Amidst the Russian invasion of Ukraine, the Turla APT redirected its focus towards targets aligned with Russia's interests in the conflict. An announcement from the Computer Emergency Response Team of Ukraine (CERT-UA) in July 2023 disclosed Turla's utilization of the Capibar malware and Kazuar backdoor for espionage activities targeting Ukrainian defense assets. In this operation, Capibar was employed for intelligence gathering while Kazuar specialized in credential theft. The attack predominantly targeted diplomatic and military entities through phishing campaigns.
The Emergence of TinyTurla-NG and Pelmeni Wrapper
Toward the end of 2023, the Turla threat actor was observed employing a new backdoor named TinyTurla-NG in a campaign spanning three months. The attack operation specifically targeted non-governmental organizations in Poland. Similar to its predecessor, TinyTurla-NG functions as a compact 'last resort' backdoor. It is strategically deployed to remain dormant until all other unauthorized access or backdoor mechanisms on the compromised systems have either failed or been discovered.
In February 2024, cybersecurity analysts unearthed a fresh Turla campaign showcasing innovative strategies and a modified variant of the Kazuar Trojan. In this particular attack operation, the Kazuar threat was distributed to the targeted victims through a previously undocumented wrapper named Pelmeni.

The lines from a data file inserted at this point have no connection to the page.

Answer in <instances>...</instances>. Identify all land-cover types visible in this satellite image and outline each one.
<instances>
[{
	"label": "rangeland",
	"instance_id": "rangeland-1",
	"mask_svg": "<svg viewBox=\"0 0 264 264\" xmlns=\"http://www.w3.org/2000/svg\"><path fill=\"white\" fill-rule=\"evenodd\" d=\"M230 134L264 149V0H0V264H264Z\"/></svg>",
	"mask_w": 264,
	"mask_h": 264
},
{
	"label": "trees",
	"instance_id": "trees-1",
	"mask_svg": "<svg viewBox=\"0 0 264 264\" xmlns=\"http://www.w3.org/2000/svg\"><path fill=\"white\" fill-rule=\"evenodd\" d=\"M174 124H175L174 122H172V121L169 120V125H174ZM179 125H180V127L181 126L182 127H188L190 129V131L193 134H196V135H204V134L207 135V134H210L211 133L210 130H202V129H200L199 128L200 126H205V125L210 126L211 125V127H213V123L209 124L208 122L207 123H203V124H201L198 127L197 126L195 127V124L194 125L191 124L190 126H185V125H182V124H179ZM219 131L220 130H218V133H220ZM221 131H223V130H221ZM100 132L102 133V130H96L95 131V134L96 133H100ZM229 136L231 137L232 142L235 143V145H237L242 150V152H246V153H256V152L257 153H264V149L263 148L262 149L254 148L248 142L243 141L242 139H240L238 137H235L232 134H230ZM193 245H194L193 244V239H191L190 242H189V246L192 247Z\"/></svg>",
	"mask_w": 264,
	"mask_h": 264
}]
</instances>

The Turla APT Remains a Major Cyberthreat Despite Years of Detailed Attack Operations
The Turla group stands as a persistent and enduring adversary, boasting a lengthy track record of activities. Their origins, tactics, and choice of targets suggest a well-resourced operation led by adept operatives. Over the years, Turla has consistently enhanced its tools and methodologies, indicating a commitment to continuous refinement.
The menace posed by groups like Turla underscores the imperative for organizations and governments to maintain vigilance. This entails staying abreast of developments, exchanging intelligence, and implementing robust security measures. Such proactive steps enable both groups and individuals to bolster their defenses against the threats posed by such actors.